*** Opening of Excerpted records ***

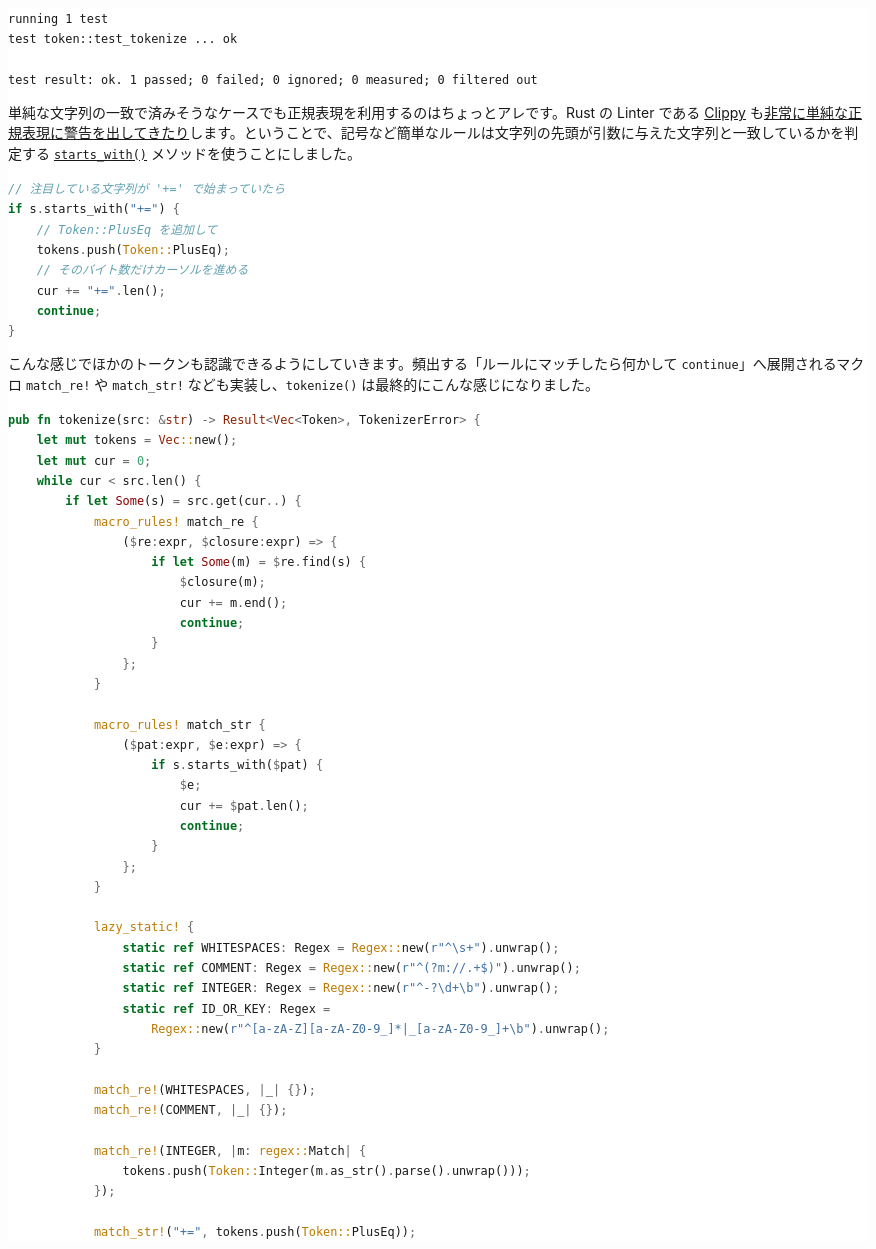     running 1 test
    test token::test_tokenize ... ok

    test result: ok. 1 passed; 0 failed; 0 ignored; 0 measured; 0 filtered out

単純な文字列の一致で済みそうなケースでも正規表現を利用するのはちょっとアレです。Rust の Linter である [Clippy](https://github.com/rust-lang/rust-clippy) も[非常に単純な正規表現に警告を出してきたり](https://rust-lang.github.io/rust-clippy/master/#trivial_regex)します。ということで、記号など簡単なルールは文字列の先頭が引数に与えた文字列と一致しているかを判定する [`starts_with()`](https://doc.rust-lang.org/std/primitive.str.html#method.starts_with) メソッドを使うことにしました。

```rust
// 注目している文字列が '+=' で始まっていたら
if s.starts_with("+=") {
    // Token::PlusEq を追加して
    tokens.push(Token::PlusEq);
    // そのバイト数だけカーソルを進める
    cur += "+=".len();
    continue;
}
```

こんな感じでほかのトークンも認識できるようにしていきます。頻出する「ルールにマッチしたら何かして `continue`」へ展開されるマクロ `match_re!` や `match_str!` なども実装し、`tokenize()` は最終的にこんな感じになりました。

```rust
pub fn tokenize(src: &str) -> Result<Vec<Token>, TokenizerError> {
    let mut tokens = Vec::new();
    let mut cur = 0;
    while cur < src.len() {
        if let Some(s) = src.get(cur..) {
            macro_rules! match_re {
                ($re:expr, $closure:expr) => {
                    if let Some(m) = $re.find(s) {
                        $closure(m);
                        cur += m.end();
                        continue;
                    }
                };
            }

            macro_rules! match_str {
                ($pat:expr, $e:expr) => {
                    if s.starts_with($pat) {
                        $e;
                        cur += $pat.len();
                        continue;
                    }
                };
            }

            lazy_static! {
                static ref WHITESPACES: Regex = Regex::new(r"^\s+").unwrap();
                static ref COMMENT: Regex = Regex::new(r"^(?m://.+$)").unwrap();
                static ref INTEGER: Regex = Regex::new(r"^-?\d+\b").unwrap();
                static ref ID_OR_KEY: Regex =
                    Regex::new(r"^[a-zA-Z][a-zA-Z0-9_]*|_[a-zA-Z0-9_]+\b").unwrap();
            }

            match_re!(WHITESPACES, |_| {});
            match_re!(COMMENT, |_| {});

            match_re!(INTEGER, |m: regex::Match| {
                tokens.push(Token::Integer(m.as_str().parse().unwrap()));
            });

            match_str!("+=", tokens.push(Token::PlusEq));
```

[^coding]: 具体的な設計などの前に「こんな感じの処理ってプログラムできるかなー」とか「このライブラリ使えないかなー」とかを確認する実装をしたりします
[^project]: Rust 的には package ってワードのほうが良さそうかも <https://doc.rust-lang.org/book/ch07-01-packages-and-crates.html>
[^llvm_ir]: [公式リファレンス](http://releases.llvm.org/9.0.0/docs/LangRef.html#abstract) を見た感じ "LLVM assembly language" や "LLVM language" が正式名称？っぽいけど、この記事では "LLVM IR" と書くことにします
[^parser]: 構文木の上の要素 (今回だと `program`) から対応をとっていくので "Top-Down"、逆に下の要素 (今回だと `lhs` や `rhs`) から対応をとっていく "Bottom-Up" な構文解析もある
[^macro]: プログラミング言語でマクロといわれると C プリプロセッサのイメージがあるので、某所のコードや某 GUI フレームワークなどで散々苦しめられた経験から (╯•﹏•╰) ってなっちゃう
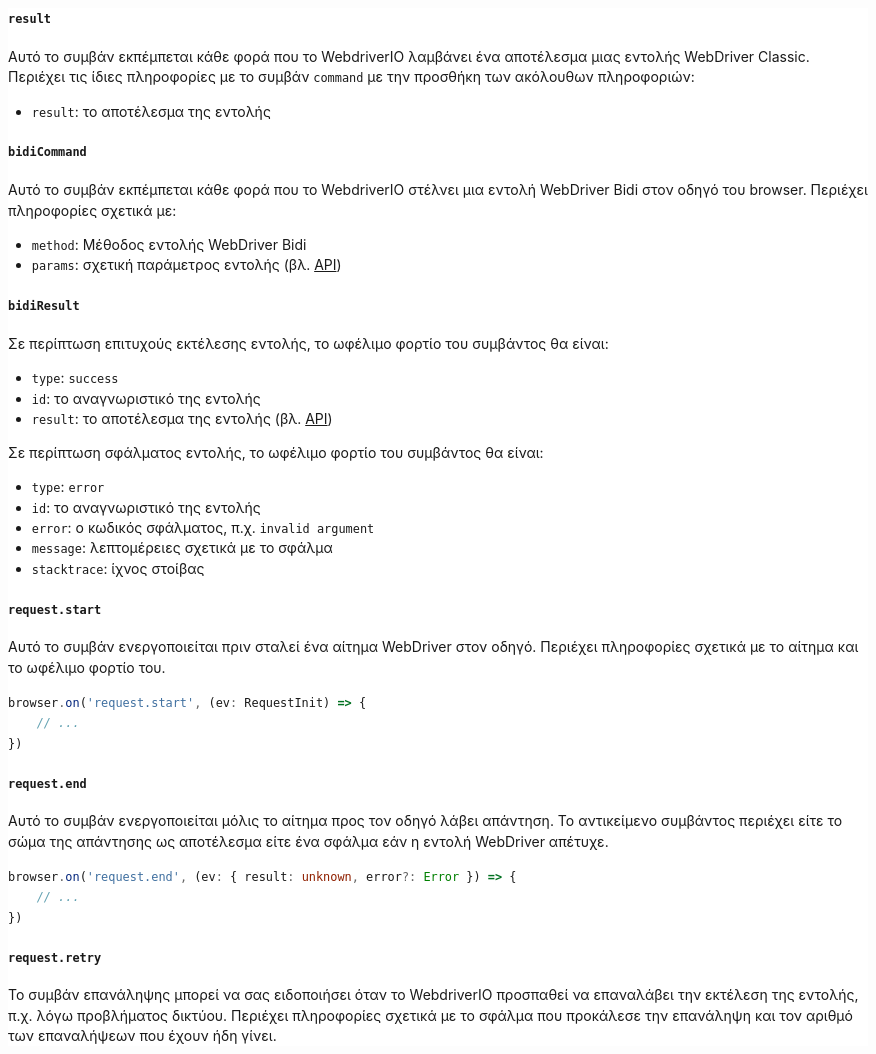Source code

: #### `result`

Αυτό το συμβάν εκπέμπεται κάθε φορά που το WebdriverIO λαμβάνει ένα αποτέλεσμα μιας εντολής WebDriver Classic. Περιέχει τις ίδιες πληροφορίες με το συμβάν `command` με την προσθήκη των ακόλουθων πληροφοριών:

- `result`: το αποτέλεσμα της εντολής

#### `bidiCommand`

Αυτό το συμβάν εκπέμπεται κάθε φορά που το WebdriverIO στέλνει μια εντολή WebDriver Bidi στον οδηγό του browser. Περιέχει πληροφορίες σχετικά με:

- `method`: Μέθοδος εντολής WebDriver Bidi
- `params`: σχετική παράμετρος εντολής (βλ. [API](/docs/api/webdriverBidi))

#### `bidiResult`

Σε περίπτωση επιτυχούς εκτέλεσης εντολής, το ωφέλιμο φορτίο του συμβάντος θα είναι:

- `type`: `success`
- `id`: το αναγνωριστικό της εντολής
- `result`: το αποτέλεσμα της εντολής (βλ. [API](/docs/api/webdriverBidi))

Σε περίπτωση σφάλματος εντολής, το ωφέλιμο φορτίο του συμβάντος θα είναι:

- `type`: `error`
- `id`: το αναγνωριστικό της εντολής
- `error`: ο κωδικός σφάλματος, π.χ. `invalid argument`
- `message`: λεπτομέρειες σχετικά με το σφάλμα
- `stacktrace`: ίχνος στοίβας

#### `request.start`
Αυτό το συμβάν ενεργοποιείται πριν σταλεί ένα αίτημα WebDriver στον οδηγό. Περιέχει πληροφορίες σχετικά με το αίτημα και το ωφέλιμο φορτίο του.

```ts
browser.on('request.start', (ev: RequestInit) => {
    // ...
})
```

#### `request.end`
Αυτό το συμβάν ενεργοποιείται μόλις το αίτημα προς τον οδηγό λάβει απάντηση. Το αντικείμενο συμβάντος περιέχει είτε το σώμα της απάντησης ως αποτέλεσμα είτε ένα σφάλμα εάν η εντολή WebDriver απέτυχε.

```ts
browser.on('request.end', (ev: { result: unknown, error?: Error }) => {
    // ...
})
```

#### `request.retry`
Το συμβάν επανάληψης μπορεί να σας ειδοποιήσει όταν το WebdriverIO προσπαθεί να επαναλάβει την εκτέλεση της εντολής, π.χ. λόγω προβλήματος δικτύου. Περιέχει πληροφορίες σχετικά με το σφάλμα που προκάλεσε την επανάληψη και τον αριθμό των επαναλήψεων που έχουν ήδη γίνει.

*** Close of Excerpted records ***

■ **Exercise goal**: Transcribe the whole listing exactly but exclude images.

■ **Response for this exercise**:
     running 1 test
    test token::test_tokenize ... ok

    test result: ok. 1 passed; 0 failed; 0 ignored; 0 measured; 0 filtered out

単純な文字列の一致で済みそうなケースでも正規表現を利用するのはちょっとアレです。Rust の Linter である [Clippy](https://github.com/rust-lang/rust-clippy) も[非常に単純な正規表現に警告を出してきたり](https://rust-lang.github.io/rust-clippy/master/#trivial_regex)します。ということで、記号など簡単なルールは文字列の先頭が引数に与えた文字列と一致しているかを判定する [`starts_with()`](https://doc.rust-lang.org/std/primitive.str.html#method.starts_with) メソッドを使うことにしました。

```rust
// 注目している文字列が '+=' で始まっていたら
if s.starts_with("+=") {
    // Token::PlusEq を追加して
    tokens.push(Token::PlusEq);
    // そのバイト数だけカーソルを進める
    cur += "+=".len();
    continue;
}
```

こんな感じでほかのトークンも認識できるようにしていきます。頻出する「ルールにマッチしたら何かして `continue`」へ展開されるマクロ `match_re!` や `match_str!` なども実装し、`tokenize()` は最終的にこんな感じになりました。

```rust
pub fn tokenize(src: &str) -> Result<Vec<Token>, TokenizerError> {
    let mut tokens = Vec::new();
    let mut cur = 0;
    while cur < src.len() {
        if let Some(s) = src.get(cur..) {
            macro_rules! match_re {
                ($re:expr, $closure:expr) => {
                    if let Some(m) = $re.find(s) {
                        $closure(m);
                        cur += m.end();
                        continue;
                    }
                };
            }

            macro_rules! match_str {
                ($pat:expr, $e:expr) => {
                    if s.starts_with($pat) {
                        $e;
                        cur += $pat.len();
                        continue;
                    }
                };
            }

            lazy_static! {
                static ref WHITESPACES: Regex = Regex::new(r"^\s+").unwrap();
                static ref COMMENT: Regex = Regex::new(r"^(?m://.+$)").unwrap();
                static ref INTEGER: Regex = Regex::new(r"^-?\d+\b").unwrap();
                static ref ID_OR_KEY: Regex =
                    Regex::new(r"^[a-zA-Z][a-zA-Z0-9_]*|_[a-zA-Z0-9_]+\b").unwrap();
            }

            match_re!(WHITESPACES, |_| {});
            match_re!(COMMENT, |_| {});

            match_re!(INTEGER, |m: regex::Match| {
                tokens.push(Token::Integer(m.as_str().parse().unwrap()));
            });

            match_str!("+=", tokens.push(Token::PlusEq));
```

[^coding]: 具体的な設計などの前に「こんな感じの処理ってプログラムできるかなー」とか「このライブラリ使えないかなー」とかを確認する実装をしたりします
[^project]: Rust 的には package ってワードのほうが良さそうかも <https://doc.rust-lang.org/book/ch07-01-packages-and-crates.html>
[^llvm_ir]: [公式リファレンス](http://releases.llvm.org/9.0.0/docs/LangRef.html#abstract) を見た感じ "LLVM assembly language" や "LLVM language" が正式名称？っぽいけど、この記事では "LLVM IR" と書くことにします
[^parser]: 構文木の上の要素 (今回だと `program`) から対応をとっていくので "Top-Down"、逆に下の要素 (今回だと `lhs` や `rhs`) から対応をとっていく "Bottom-Up" な構文解析もある
[^macro]: プログラミング言語でマクロといわれると C プリプロセッサのイメージがあるので、某所のコードや某 GUI フレームワークなどで散々苦しめられた経験から (╯•﹏•╰) ってなっちゃう
Source code

: #### `result`

Αυτό το συμβάν εκπέμπεται κάθε φορά που το WebdriverIO λαμβάνει ένα αποτέλεσμα μιας εντολής WebDriver Classic. Περιέχει τις ίδιες πληροφορίες με το συμβάν `command` με την προσθήκη των ακόλουθων πληροφοριών:

- `result`: το αποτέλεσμα της εντολής

#### `bidiCommand`

Αυτό το συμβάν εκπέμπεται κάθε φορά που το WebdriverIO στέλνει μια εντολή WebDriver Bidi στον οδηγό του browser. Περιέχει πληροφορίες σχετικά με:

- `method`: Μέθοδος εντολής WebDriver Bidi
- `params`: σχετική παράμετρος εντολής (βλ. [API](/docs/api/webdriverBidi))

#### `bidiResult`

Σε περίπτωση επιτυχούς εκτέλεσης εντολής, το ωφέλιμο φορτίο του συμβάντος θα είναι:

- `type`: `success`
- `id`: το αναγνωριστικό της εντολής
- `result`: το αποτέλεσμα της εντολής (βλ. [API](/docs/api/webdriverBidi))

Σε περίπτωση σφάλματος εντολής, το ωφέλιμο φορτίο του συμβάντος θα είναι:

- `type`: `error`
- `id`: το αναγνωριστικό της εντολής
- `error`: ο κωδικός σφάλματος, π.χ. `invalid argument`
- `message`: λεπτομέρειες σχετικά με το σφάλμα
- `stacktrace`: ίχνος στοίβας

#### `request.start`
Αυτό το συμβάν ενεργοποιείται πριν σταλεί ένα αίτημα WebDriver στον οδηγό. Περιέχει πληροφορίες σχετικά με το αίτημα και το ωφέλιμο φορτίο του.

```ts
browser.on('request.start', (ev: RequestInit) => {
    // ...
})
```

#### `request.end`
Αυτό το συμβάν ενεργοποιείται μόλις το αίτημα προς τον οδηγό λάβει απάντηση. Το αντικείμενο συμβάντος περιέχει είτε το σώμα της απάντησης ως αποτέλεσμα είτε ένα σφάλμα εάν η εντολή WebDriver απέτυχε.

```ts
browser.on('request.end', (ev: { result: unknown, error?: Error }) => {
    // ...
})
```

#### `request.retry`
Το συμβάν επανάληψης μπορεί να σας ειδοποιήσει όταν το WebdriverIO προσπαθεί να επαναλάβει την εκτέλεση της εντολής, π.χ. λόγω προβλήματος δικτύου. Περιέχει πληροφορίες σχετικά με το σφάλμα που προκάλεσε την επανάληψη και τον αριθμό των επαναλήψεων που έχουν ήδη γίνει.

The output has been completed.